In the process of their growing up they developed a disease. We found medicine for them and 5 of the six were healed. The sixth one, Duckie, was also healed but it blinded her.
After they were old enough, we delivered the chicks to my grandchildren. After several months, I moved next door to them and helped raise Duckie. She remembered me and we continued our friendship.
Everyday, I would go to her pen and she would run to me as I called her. I eventually had to move her out of the flock because she was getting pecked. I made a special place for her in the garden and visited her everyday. She would run head down and wings flapping to me every day. I would hold her and medicate her back where she had been pecked.
We enjoyed each other's company and she helped me pass a sad time in my life. I looked forward to visiting her for the rest of her long life, but sadly she was killed by a mink.
As I ran to her to try to save her, the mink had already broken her neck, but right before she passed, I was able to talk to her and her eye rotated toward me. I knew that she knew I was there and loved her.
It has been 2 years and I still see her running toward me like a Raptor in the movies. She was a wonderful friend and I still mourn her.

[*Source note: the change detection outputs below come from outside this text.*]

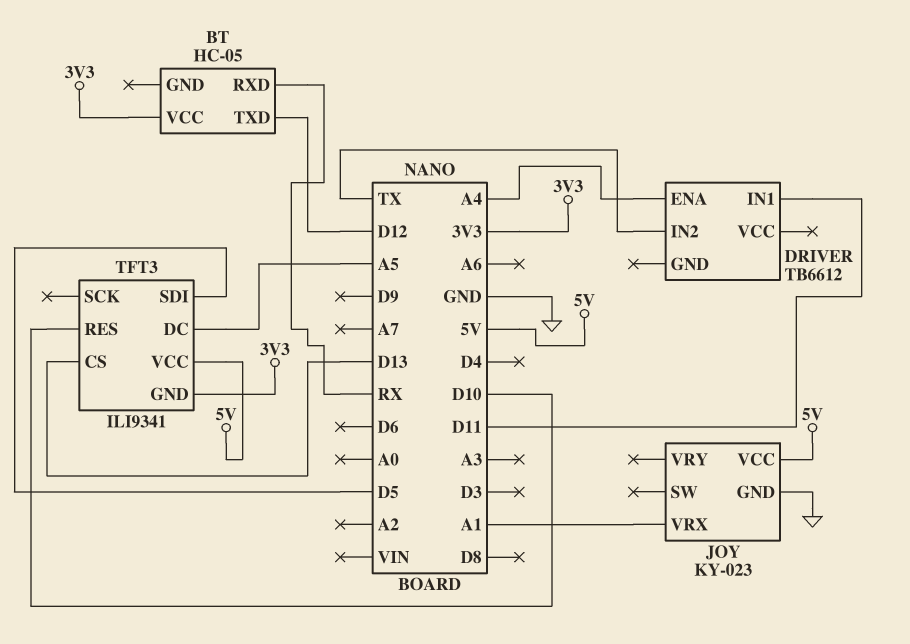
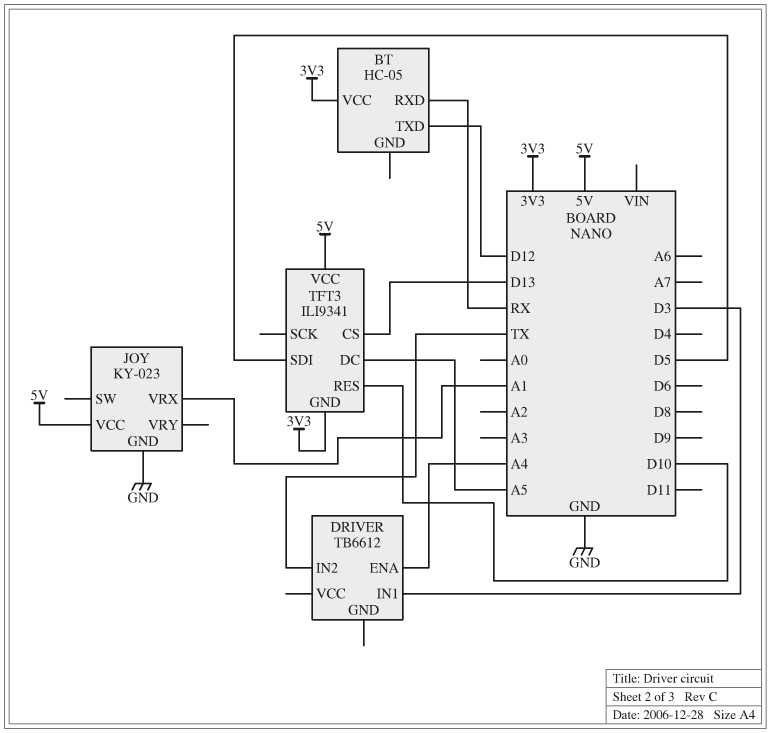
DRIVER pin IN1: D11 -> D3

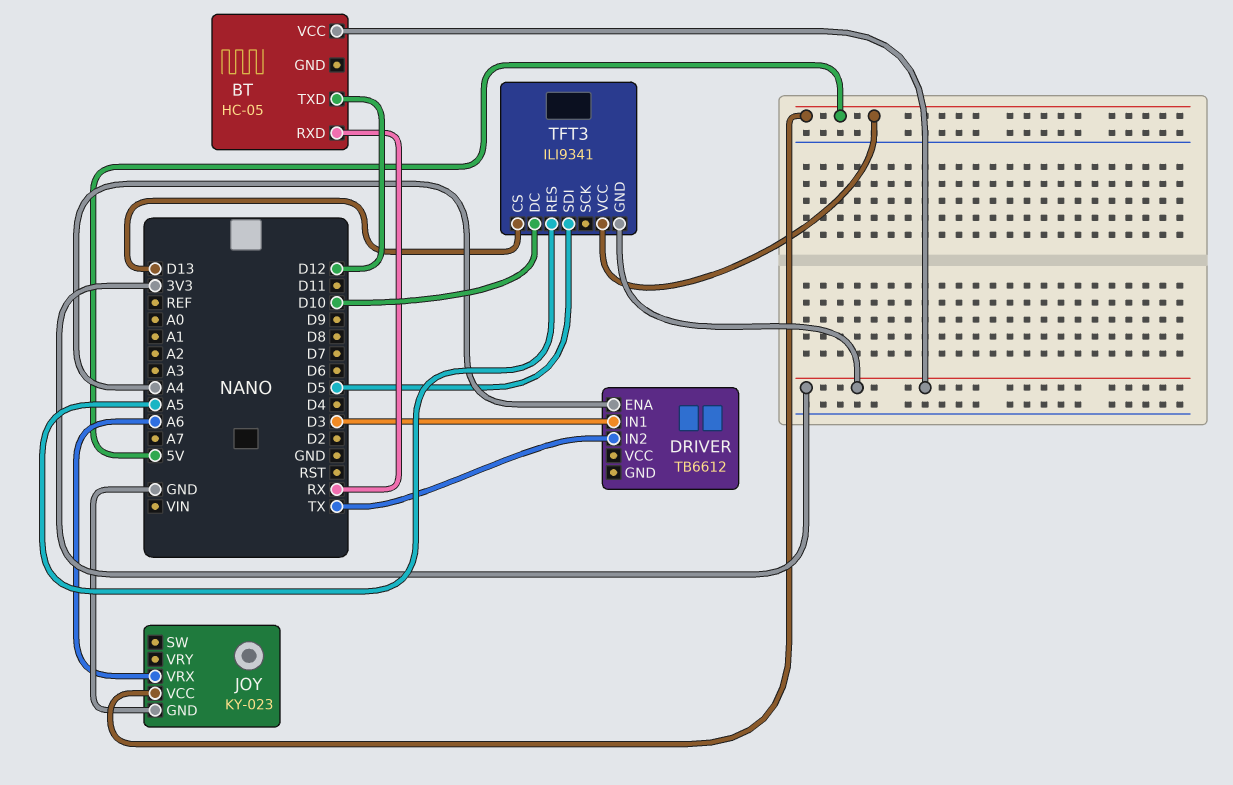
JOY pin VRX: A1 -> A6
TFT3 pin DC: A5 -> D10
TFT3 pin RES: D10 -> A5

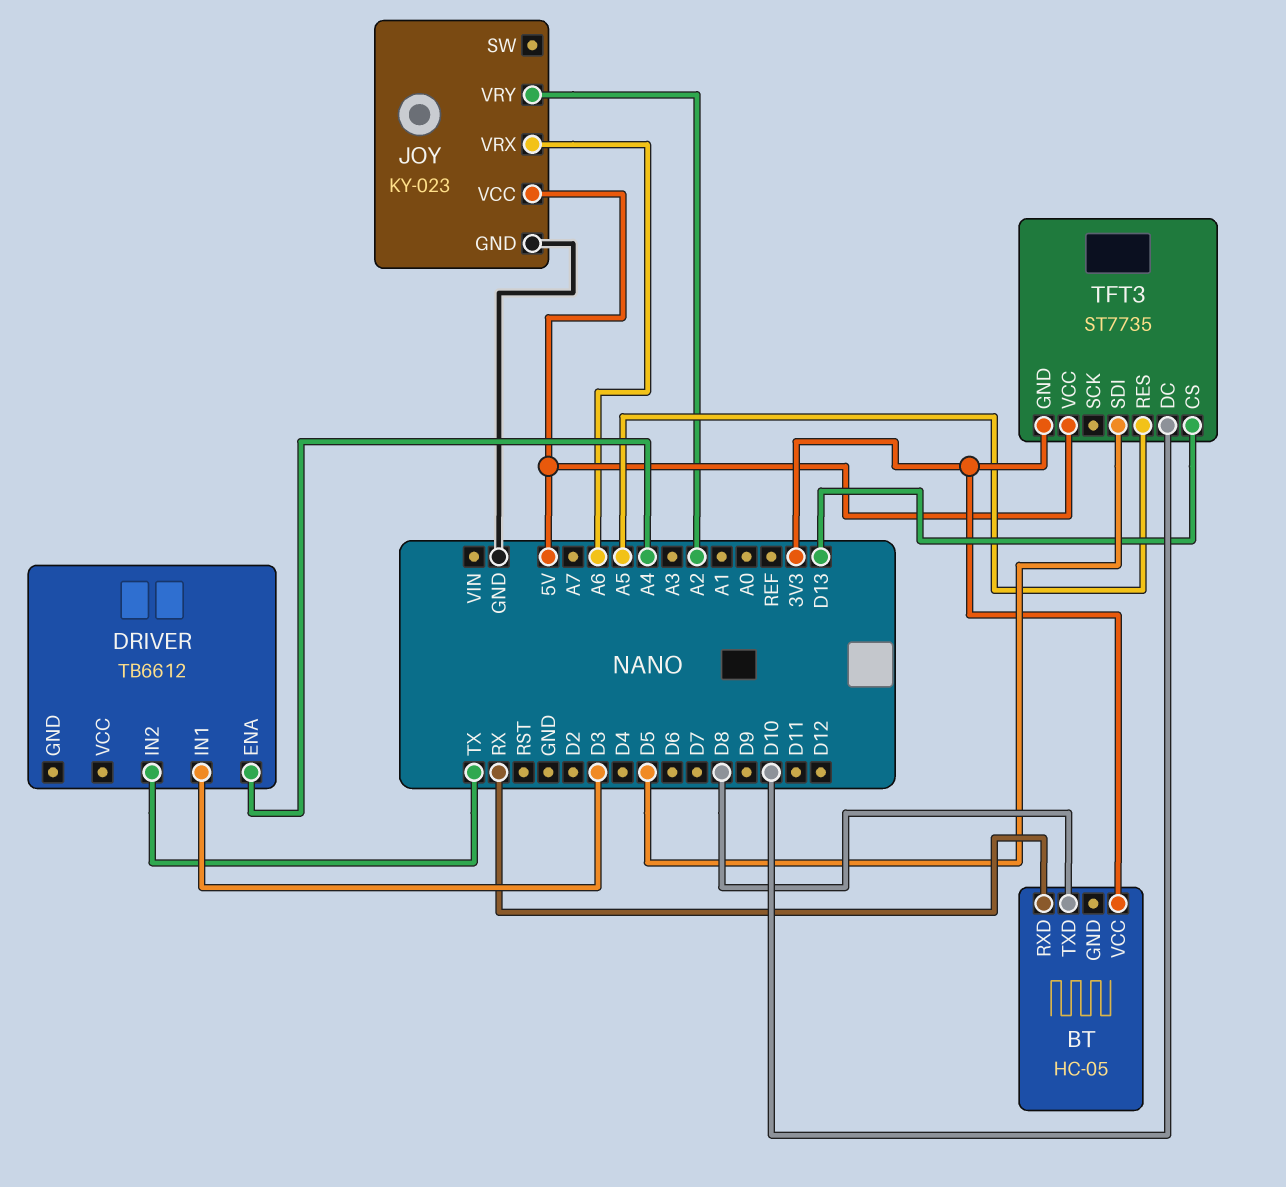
BT pin TXD: D12 -> D8
JOY pin VRY: none -> A2
TFT3: ILI9341 -> ST7735

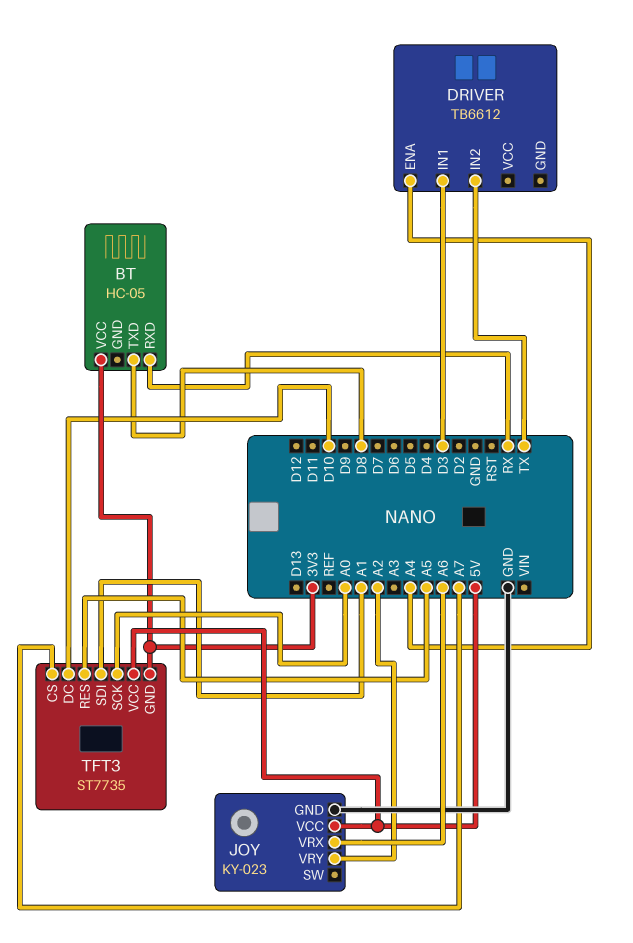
TFT3 pin CS: D13 -> A7
TFT3 pin SCK: none -> A0
TFT3 pin SDI: D5 -> A1

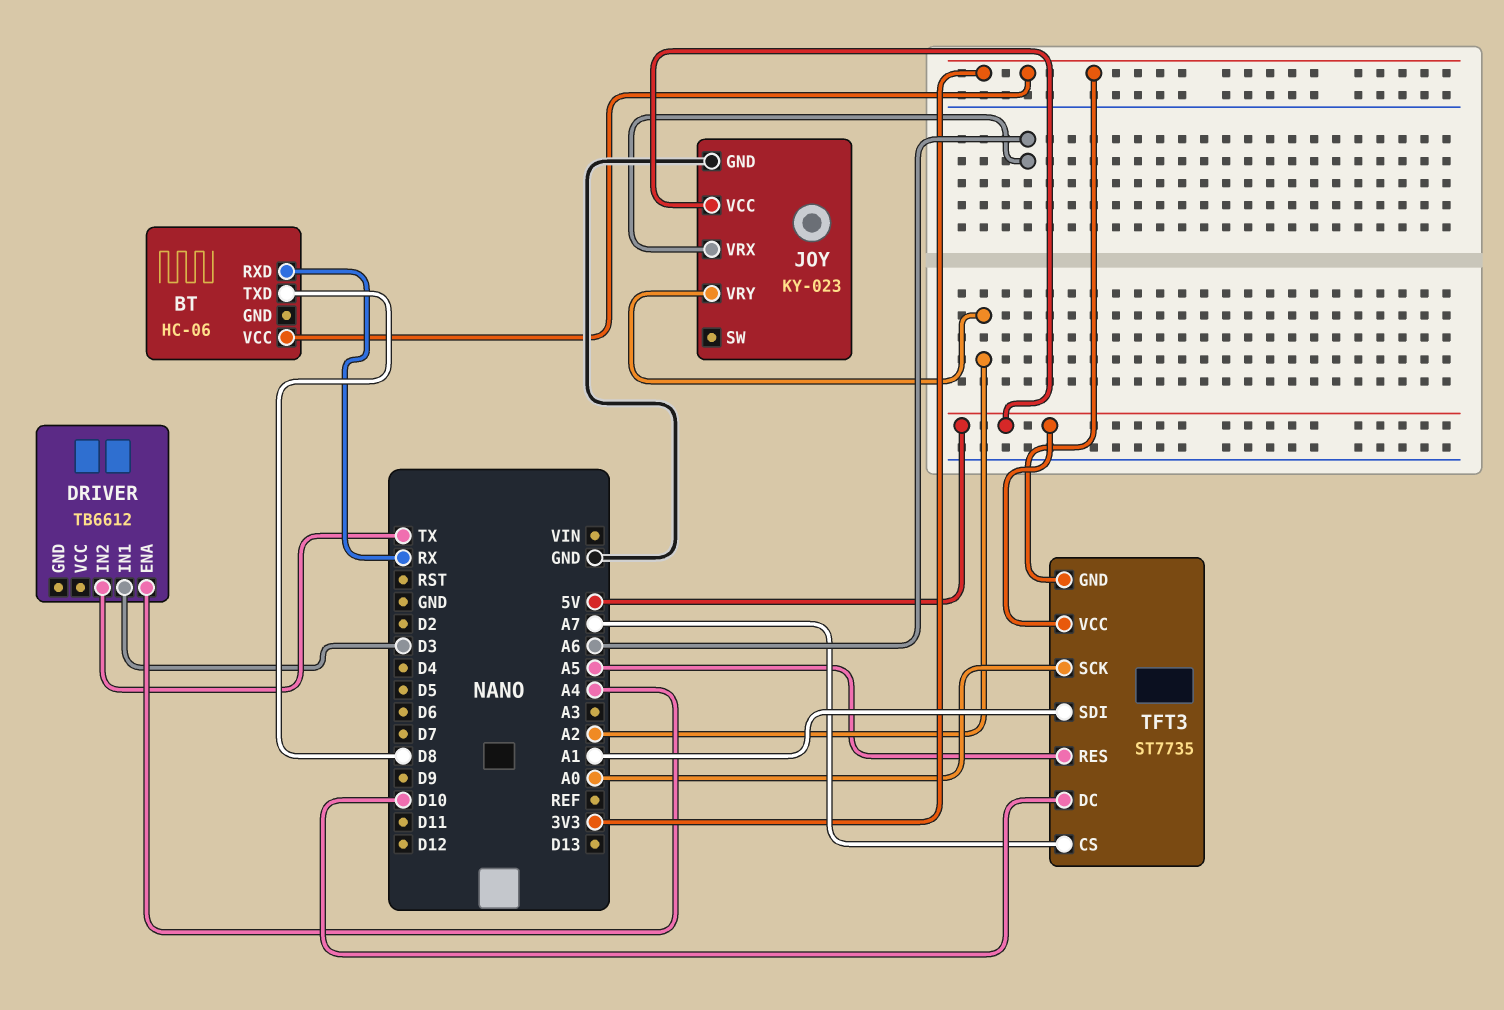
BT: HC-05 -> HC-06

Esmeralda was 2 years old and passed away yesterday. She was fine at the weekend, taking her dustbath with the other girls, then on Tuesday night I found her in the nest box and encouraged her to go and roost with the others.
The next day when i went to let the girls out, she was still in the coop on the floor, we closed the coop door so she could get some peace and quiet and left her some food and water. When we came home from work she was dead.

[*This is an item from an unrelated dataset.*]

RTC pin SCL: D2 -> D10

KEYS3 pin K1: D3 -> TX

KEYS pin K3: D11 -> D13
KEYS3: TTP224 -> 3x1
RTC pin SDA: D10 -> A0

All of the girls have their own sound, and Esmeralda used to sing, especially when it came to mealworm time.
We'll miss your smells and hope you are enjoying all the mealworms and dustbaths you desire now you have passed over.
Night, night sweet girl. xx
Comments for Esmeralda-my sweet singing chicken girl
* When did you first get your chicken? I purchased her from a breeder in April of 2019
* Do you know what breed he/she was? She was a Olive Egger
* How about telling us about her/his personality and other striking features? She was sweet but timid. Loved treats! Her favorite was scrambled eggs
* What was particularly special about this chicken for you? She was a different breed than what I have, I’m a new chicken owner and wanted different colored eggs so I thought she would be perfect in my flock! She has a little feathered Mohawk on her head that I absolutely adored.
* What happened? Do you know how he/ she died? She was lethargic for a week. I took every chicken owners advice online to treat for coccidiosis. Electrolytes didn’t help. And yesterday morning I went out to the coop and saw her laying on her stomach so I picked her up and held her until she passed away in my arms.
* What effect did that have on you, and on your family? I’m distraught, I’ll never forgive myself for letting her suffer. I tried everything I could think of to help her. I vowed to never let another one of my chickens suffer like that again!
* If you could say a few words to your chicken now, what would they be? That I’m so sorry. I’m so so sorry! I wish she could have told me what was wrong so I could’ve helped her and saved her and not let her suffer.